Quantitative Insertion-site Sequencing (QIseq) identified 3651 piggyBac insertion sites distributed across all fourteen chromosomes, combined with 326 previous published mutagenesis results shown on this table.
Table S2
QC samples in each of QIseq run.
128 pooled mutants with known pB insertion sites identified in previous study were prepared in advance as QC samples for monitoring accuracy and depth of each QIseq run.
Table S3
piggyBac insertion sites identified from this study.
34,522 piggyBac insertion sites identified from this study.
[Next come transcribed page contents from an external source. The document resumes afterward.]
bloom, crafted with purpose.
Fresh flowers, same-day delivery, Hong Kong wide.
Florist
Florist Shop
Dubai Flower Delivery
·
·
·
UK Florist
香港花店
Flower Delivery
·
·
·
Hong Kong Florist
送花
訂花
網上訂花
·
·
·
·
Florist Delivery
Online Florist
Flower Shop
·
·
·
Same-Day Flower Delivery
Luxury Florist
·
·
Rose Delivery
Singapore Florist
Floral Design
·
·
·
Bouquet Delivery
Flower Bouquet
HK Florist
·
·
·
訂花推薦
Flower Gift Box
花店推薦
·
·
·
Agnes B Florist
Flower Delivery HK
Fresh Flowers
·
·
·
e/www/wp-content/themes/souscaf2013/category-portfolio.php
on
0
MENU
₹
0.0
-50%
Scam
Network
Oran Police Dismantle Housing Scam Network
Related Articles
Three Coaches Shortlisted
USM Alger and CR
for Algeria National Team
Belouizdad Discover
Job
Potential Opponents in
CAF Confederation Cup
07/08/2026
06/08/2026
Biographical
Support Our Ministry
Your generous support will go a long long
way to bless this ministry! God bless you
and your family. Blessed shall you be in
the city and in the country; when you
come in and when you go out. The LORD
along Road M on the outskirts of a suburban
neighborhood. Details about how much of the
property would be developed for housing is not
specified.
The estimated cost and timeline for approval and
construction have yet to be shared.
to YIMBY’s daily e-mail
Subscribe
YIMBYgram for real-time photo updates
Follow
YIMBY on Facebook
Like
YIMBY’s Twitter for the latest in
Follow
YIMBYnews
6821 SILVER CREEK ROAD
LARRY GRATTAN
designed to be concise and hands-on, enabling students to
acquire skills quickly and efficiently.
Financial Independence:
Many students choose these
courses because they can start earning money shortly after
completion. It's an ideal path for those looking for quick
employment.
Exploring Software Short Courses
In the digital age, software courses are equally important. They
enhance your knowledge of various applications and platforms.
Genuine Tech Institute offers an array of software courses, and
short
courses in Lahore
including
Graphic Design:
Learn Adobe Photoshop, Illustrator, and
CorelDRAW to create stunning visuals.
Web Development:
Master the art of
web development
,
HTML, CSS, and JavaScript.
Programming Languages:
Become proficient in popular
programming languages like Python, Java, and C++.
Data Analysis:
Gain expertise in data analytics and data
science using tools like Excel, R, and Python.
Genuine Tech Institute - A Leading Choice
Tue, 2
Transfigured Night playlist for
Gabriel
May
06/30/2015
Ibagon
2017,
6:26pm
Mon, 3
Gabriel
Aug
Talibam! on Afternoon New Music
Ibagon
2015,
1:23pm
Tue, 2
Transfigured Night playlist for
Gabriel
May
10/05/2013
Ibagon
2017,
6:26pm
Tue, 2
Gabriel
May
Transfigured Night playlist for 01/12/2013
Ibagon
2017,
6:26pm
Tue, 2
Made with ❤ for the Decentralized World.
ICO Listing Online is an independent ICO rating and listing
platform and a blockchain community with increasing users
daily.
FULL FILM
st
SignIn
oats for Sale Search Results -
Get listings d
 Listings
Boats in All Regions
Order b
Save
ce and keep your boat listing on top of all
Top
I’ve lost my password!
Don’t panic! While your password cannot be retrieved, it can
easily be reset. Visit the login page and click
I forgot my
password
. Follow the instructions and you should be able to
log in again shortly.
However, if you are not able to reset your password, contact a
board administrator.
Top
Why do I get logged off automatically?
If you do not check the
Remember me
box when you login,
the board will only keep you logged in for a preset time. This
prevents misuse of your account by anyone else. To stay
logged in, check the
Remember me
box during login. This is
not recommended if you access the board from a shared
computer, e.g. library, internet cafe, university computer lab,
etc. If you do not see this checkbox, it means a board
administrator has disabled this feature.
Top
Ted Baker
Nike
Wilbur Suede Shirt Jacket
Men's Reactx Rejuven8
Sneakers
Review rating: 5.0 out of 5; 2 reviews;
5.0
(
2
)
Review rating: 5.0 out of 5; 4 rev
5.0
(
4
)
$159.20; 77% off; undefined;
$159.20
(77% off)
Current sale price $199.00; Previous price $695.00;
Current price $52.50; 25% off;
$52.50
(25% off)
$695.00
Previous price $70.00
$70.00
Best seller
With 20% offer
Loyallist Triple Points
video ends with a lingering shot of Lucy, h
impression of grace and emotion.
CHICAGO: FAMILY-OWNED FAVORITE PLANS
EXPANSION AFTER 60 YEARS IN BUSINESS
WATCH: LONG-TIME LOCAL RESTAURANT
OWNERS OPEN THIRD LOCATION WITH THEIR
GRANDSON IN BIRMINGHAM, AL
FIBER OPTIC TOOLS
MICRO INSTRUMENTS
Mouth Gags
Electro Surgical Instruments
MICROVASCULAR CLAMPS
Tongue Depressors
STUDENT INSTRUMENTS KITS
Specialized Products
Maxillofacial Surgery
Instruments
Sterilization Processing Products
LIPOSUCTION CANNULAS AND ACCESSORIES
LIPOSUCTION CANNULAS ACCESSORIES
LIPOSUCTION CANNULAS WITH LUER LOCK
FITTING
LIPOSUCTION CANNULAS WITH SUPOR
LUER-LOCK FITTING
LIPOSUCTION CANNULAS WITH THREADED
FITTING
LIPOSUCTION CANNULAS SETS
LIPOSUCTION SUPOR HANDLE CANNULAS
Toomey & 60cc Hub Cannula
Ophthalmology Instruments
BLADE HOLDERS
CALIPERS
A total of 38,173 piggyBac insertion sites were used for determining saturation-level mutagenesis scores (MIS and MFS) including preliminary study data (Table S1).
Table S4
The non-mutable genes located in essential blocks.
We observed that some non-disrupted genes were completely devoid of insertions even in the surrounding intergenic regions. 143 non-mutable genes (representing 2.9% of genes) are located in essential blocks, which are defined as having an insertion-free gap > 10 kb.
Table S5
MIS and MFS identify essentiality of the genes.
Mutagenesis index score (MIS) was calculated based on the susceptibility of the ORF in each transcriptional unit to being disrupted (Fig. 2A). Mutagenesis Fitness Score (MFS) which is calculated by the normalized reads number (Fig. 2E). Two measuring models (MIS and MFS) were used to validate essentiality of the genes of Plasmodium falciparum genome.
Table S6
RNA metabolism, related to Fig. 2 C, D and fig. S6.
RNA metabolism genes by compartment or process as displayed in figure S7. MIS is indicated from 0 to 1. Genes in red text indicate those with TTAA density <7 or length <400bp (that are thus not scored) that have 0 recovered gene-body insertions. Translation and splicing-related genes of interest were identified via GO term. RNA granule-related genes of interest are as classified in Reddy et al. 2015 and as reviewed (41). Unknown, validated RNA-associated genes are proteins identified as being mRNA-bound as per (42) that have no or little functional annotation as per PlasmoDB.
Table S7
Phenotype screen of competitive growth assay, related to Fig. 3 A to C.
Phenotype screen of competitive growth assay identifies growth winners and losers from ~400 mutants in four individual pools which provides evidence to validate MIS and MFS scoring of each gene's essentiality.
Table S8
Genes corresponding to GO enrichment.
Functional annotation of biological processes, molecular function and cellular component are represented by the p-value and the fraction of the genes with MIS > 0.5. Each GO term is assigned a p-value to represent the tendency to be essential or dispensable.
Table S9
Sample pool ID and accession number for this study, related to Fig. 1, 2 and table S3.
Sample pool ID and accession number from all QIseq runs are shown on this table. Insertion sites identified from each pool are shown on table S3.